【仙台市】華道のルーツは聖徳太子。太子没後1400年の大遠忌期間に華道家元池坊いけばな展「和と美」を仙台三越にて開催。
華道の起源
いけばなの起源は古く、そのルーツは飛鳥時代にまで遡り、現在の華道の形になったのも室町時代だそうです。
華道最古にして最大の家元である「池坊(いけのぼう)」の名称は、誰もが知る歴史的人物「聖徳太子」が沐浴した池に由来するそうですよ。
聖徳太子が創建した京都六角堂に、住職が仏前に花を手向けたのが始まりとされる華道。
代々六角堂(紫雲山頂法寺)の住職が池坊の家元を兼ね、現代まで脈々と「和」と「美」の精神を受け継ぎ、世に広めています。
「和と美」
2021年が聖徳太子大遠忌1400年の年にあたり、華道家元池坊では、2021年11月から2022年10月を大遠忌期間とし、現在は仙台三越で大遠忌記念展「和と美」を開催しております。
聖徳太子の逸話などをテーマにしたいけばな、六角堂に伝わる太子の資料や仏教といけばなを繋ぐ「三具足」の展示、太子といけばなのエピソードなど、大遠忌を記念する貴重な展示をご覧いただけます。
現家元の「池坊専永」氏の作品、そして初の女性家元となる次期家元の「池坊専好」氏による作品は、150cm以上にも及ぶ大作となっており圧巻です。
また、新企画の「いけばな植物園」では、作品を様式別ではなく植物の種類ごとに展示するという植物園を模した展示法により、新しい視点からもいけばなを楽しむことができます。
2日ほどで作品の入れ替えをしながら、延べ250点ほどの生きた芸術作品を目の当たりにできます。
出瓶者について
教授席から学生席まで実に200名以上の、世代も様々な方が出瓶されています。
「和と美」開催初日の4月20日には、華道家元四十五世池坊専永氏が来場しており、出瓶者の作品に賞賛と労いの言葉をかけておりました。
作品に込められた想いやエピソードなどを何名かの方にお伺いすることができました。
泉田幸子さんと大森信子さんは、東日本大震災で甚大な被害を被った陸前高田支部の、それぞれ副支部長と支部長をお務めだそうです。

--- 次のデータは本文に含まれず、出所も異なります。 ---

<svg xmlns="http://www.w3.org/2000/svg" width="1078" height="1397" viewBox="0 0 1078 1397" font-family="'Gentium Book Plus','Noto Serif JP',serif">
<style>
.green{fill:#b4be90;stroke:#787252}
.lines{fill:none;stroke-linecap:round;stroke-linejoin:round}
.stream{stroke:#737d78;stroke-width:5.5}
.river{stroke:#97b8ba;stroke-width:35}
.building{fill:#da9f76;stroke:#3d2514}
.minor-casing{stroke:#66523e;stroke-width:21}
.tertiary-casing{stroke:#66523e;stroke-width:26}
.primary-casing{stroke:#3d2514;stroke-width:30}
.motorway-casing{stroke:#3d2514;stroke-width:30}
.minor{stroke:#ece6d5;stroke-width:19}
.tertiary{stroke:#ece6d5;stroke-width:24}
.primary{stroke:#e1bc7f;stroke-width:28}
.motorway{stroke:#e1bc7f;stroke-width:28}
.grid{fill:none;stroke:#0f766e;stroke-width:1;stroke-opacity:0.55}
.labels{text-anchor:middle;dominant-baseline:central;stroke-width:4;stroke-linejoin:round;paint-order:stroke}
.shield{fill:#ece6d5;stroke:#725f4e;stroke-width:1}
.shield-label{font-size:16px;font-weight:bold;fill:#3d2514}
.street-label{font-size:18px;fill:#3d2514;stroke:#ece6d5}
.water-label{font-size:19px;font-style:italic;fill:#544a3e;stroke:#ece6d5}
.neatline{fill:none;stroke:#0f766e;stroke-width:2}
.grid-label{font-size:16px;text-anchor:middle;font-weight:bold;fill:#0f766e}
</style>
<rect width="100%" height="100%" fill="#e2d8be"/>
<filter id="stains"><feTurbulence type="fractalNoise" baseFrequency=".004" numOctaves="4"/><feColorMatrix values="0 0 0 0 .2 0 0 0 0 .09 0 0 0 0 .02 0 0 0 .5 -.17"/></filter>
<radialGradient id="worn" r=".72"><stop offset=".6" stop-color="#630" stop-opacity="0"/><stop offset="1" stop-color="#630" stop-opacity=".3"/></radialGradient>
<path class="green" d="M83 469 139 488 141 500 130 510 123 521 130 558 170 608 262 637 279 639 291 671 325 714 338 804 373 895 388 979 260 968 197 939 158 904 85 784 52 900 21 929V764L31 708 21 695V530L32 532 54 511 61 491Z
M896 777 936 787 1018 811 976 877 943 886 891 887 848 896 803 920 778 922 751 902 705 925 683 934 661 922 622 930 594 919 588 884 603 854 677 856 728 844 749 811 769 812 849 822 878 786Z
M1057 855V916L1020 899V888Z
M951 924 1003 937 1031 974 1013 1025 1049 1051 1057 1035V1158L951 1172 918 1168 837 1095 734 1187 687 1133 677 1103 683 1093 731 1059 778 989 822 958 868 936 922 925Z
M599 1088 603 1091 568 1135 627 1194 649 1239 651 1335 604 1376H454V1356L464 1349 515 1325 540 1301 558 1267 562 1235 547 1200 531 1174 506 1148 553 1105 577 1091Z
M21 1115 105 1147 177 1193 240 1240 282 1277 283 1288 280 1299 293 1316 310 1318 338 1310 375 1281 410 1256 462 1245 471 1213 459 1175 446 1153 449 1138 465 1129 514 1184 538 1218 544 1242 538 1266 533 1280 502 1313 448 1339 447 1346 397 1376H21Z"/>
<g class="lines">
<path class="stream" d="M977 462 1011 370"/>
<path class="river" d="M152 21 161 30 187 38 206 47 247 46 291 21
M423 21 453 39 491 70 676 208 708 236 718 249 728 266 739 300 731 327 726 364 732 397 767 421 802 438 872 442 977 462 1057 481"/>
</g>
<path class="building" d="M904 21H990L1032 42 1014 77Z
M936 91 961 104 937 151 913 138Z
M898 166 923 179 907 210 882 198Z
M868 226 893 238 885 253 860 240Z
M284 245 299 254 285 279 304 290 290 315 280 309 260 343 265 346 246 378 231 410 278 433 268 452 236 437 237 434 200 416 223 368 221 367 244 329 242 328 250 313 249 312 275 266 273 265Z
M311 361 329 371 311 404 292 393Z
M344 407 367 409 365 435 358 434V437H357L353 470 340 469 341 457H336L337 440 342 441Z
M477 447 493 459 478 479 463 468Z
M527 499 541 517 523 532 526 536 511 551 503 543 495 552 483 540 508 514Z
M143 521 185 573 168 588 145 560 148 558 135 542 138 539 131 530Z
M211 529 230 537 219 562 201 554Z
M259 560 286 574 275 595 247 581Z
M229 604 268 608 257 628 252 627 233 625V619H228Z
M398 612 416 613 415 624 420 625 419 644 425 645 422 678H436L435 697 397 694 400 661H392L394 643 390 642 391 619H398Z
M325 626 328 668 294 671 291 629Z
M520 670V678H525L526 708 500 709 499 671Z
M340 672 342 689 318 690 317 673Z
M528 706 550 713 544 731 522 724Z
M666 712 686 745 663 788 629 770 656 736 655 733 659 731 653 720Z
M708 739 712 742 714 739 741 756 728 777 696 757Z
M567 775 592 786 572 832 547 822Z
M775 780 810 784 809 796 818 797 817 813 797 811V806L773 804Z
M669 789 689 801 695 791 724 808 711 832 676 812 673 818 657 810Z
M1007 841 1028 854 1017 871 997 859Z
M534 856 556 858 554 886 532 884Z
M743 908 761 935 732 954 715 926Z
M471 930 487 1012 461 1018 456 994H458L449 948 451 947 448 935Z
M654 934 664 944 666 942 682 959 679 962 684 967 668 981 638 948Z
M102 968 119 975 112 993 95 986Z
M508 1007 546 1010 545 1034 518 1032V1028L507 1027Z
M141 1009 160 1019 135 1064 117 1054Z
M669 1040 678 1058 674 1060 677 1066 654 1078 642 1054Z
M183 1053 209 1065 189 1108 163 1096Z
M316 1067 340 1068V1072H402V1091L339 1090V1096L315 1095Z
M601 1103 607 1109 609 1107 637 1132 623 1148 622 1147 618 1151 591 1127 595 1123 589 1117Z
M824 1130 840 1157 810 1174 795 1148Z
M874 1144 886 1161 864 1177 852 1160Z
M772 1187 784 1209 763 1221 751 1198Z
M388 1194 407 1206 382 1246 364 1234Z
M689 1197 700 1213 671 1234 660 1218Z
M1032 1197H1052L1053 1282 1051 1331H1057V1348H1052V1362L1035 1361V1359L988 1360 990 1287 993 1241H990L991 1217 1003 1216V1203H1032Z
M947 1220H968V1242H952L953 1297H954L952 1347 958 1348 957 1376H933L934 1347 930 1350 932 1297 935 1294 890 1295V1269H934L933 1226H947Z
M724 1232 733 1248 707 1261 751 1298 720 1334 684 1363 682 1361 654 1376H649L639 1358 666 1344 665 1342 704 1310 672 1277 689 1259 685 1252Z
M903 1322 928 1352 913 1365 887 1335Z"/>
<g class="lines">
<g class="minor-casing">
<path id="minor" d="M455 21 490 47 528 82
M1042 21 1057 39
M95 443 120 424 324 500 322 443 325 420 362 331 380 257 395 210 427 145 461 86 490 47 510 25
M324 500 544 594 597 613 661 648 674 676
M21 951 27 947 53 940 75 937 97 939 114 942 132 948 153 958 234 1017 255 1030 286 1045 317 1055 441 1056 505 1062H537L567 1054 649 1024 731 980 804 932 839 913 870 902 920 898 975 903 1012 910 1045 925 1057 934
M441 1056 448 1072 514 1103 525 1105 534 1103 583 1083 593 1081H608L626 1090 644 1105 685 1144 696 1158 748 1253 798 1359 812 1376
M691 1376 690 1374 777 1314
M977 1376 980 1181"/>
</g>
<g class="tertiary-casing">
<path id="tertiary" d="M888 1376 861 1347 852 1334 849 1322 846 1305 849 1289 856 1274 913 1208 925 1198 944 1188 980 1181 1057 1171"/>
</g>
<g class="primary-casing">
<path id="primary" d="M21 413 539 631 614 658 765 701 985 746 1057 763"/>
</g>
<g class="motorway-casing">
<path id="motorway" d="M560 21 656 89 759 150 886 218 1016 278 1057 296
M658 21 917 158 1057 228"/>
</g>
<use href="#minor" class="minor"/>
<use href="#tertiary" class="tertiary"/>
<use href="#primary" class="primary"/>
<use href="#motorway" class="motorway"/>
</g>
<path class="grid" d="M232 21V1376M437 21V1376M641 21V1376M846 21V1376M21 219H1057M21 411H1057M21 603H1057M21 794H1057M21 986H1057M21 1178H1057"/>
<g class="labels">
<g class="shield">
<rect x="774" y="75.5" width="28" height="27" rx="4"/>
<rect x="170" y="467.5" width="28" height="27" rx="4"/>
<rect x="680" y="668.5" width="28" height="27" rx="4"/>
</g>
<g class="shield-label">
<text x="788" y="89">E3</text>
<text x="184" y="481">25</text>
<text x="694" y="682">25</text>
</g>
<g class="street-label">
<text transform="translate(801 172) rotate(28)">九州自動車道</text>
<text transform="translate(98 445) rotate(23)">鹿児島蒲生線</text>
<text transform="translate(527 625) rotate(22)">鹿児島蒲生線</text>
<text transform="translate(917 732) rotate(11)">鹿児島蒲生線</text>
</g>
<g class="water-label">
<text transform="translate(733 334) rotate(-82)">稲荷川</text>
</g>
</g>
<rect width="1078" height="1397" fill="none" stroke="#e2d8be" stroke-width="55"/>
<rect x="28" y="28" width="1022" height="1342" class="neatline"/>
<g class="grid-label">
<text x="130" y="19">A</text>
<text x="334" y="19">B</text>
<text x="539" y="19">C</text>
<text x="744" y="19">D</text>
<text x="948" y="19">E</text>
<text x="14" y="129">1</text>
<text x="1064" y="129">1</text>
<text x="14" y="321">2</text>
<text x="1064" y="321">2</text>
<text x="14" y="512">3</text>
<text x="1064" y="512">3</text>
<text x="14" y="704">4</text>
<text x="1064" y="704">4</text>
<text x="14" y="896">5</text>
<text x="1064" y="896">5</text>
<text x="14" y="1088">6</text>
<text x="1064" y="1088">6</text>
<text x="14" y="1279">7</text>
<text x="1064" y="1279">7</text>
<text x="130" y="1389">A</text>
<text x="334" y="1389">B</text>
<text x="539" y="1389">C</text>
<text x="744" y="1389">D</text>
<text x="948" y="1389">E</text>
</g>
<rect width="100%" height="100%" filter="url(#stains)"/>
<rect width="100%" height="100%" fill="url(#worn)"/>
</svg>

震災時、支部会員の中にも犠牲になられた方々がいて、辛い時期を過ごされたとのこと。
お花を活ける会場ですら確保が難しかったそうです。
そんな中でも、花を活けることを楽しみとしている方々のため、個人のお宅、福祉施設、コミュニティーホールなど、活動拠点を転々としながら何とか会場を確保し、現在まで地道に活動を続けてきたそうです。
この素晴らしい文化を絶やすわけにはいかないとの想いから、学童教室や老人福祉施設などでいけばなのイベントを開催したりと、「花を活ける喜び」を皆さんに伝えるのを使命としているそうですよ。
泉田さんの作品は、色味がとても優しくまとまっております。
ステンレスでできた銀色の2つの器を、同色のミラーシートで天橋立のように美しく繋いでおり、オーバル型に切り抜かれた土台は鏡のように活けたお花を映し出し、まるで逆さ富士ならぬ逆さ花のようで大変工夫された活け方をされておりました。
こちらは大森さんの作品。
凛とした美しさ、ブレない決意のようなものを感じます。
いけばなと聞くと敷居が高く感じてしまいますが、お2人は「いけばなは本来とても身近なもの。気軽に体験できるワークショップなども開催しているので、若い世代の方にもぜひ興味を持ってもらえたら」と話しておりました。
そしてもう1人。
仙台支部の佐藤玲花さんは、亡き御師匠からの形見の器で臨んだそう。
東北の花のカテゴリでの出瓶だったことで、素材に何を用いるかかなり悩まれたようです。
そしてアンスリウムに決めてからは、はるばる福島県川俣町山木屋地区の「とんやの郷」まで花の見学に行き、この展示会に用いる花の買い付けをお願いしたそうですよ。
作品で表現したかったのは「コロナの部屋ごもり」。
極細のビニールストローを用いて、外へ向けて何かを放出する様子を現わしています。
そして青いカラーは、ウクライナでの終息と平和への願いを込めているそうです。
草花の活け方ひとつで、植物の持つ力、時の移ろい、漲る生命力、その時に起きている時事現象や想い願いなど、様々なものを表現できるいけばな。
活けるに至った背景を知るとなお興味深く見ることができます。
深く知れば知るほどいけばなって面白いですね!
展示会場外には「池坊物販コーナー」もあり、華道の道具や池坊オリジナルデザインの和菓子などを購入することができます。
仙台三越で開催中の「和と美」は、2022年4月25日(月)まで。
ぜひ皆様もご覧になってみてください。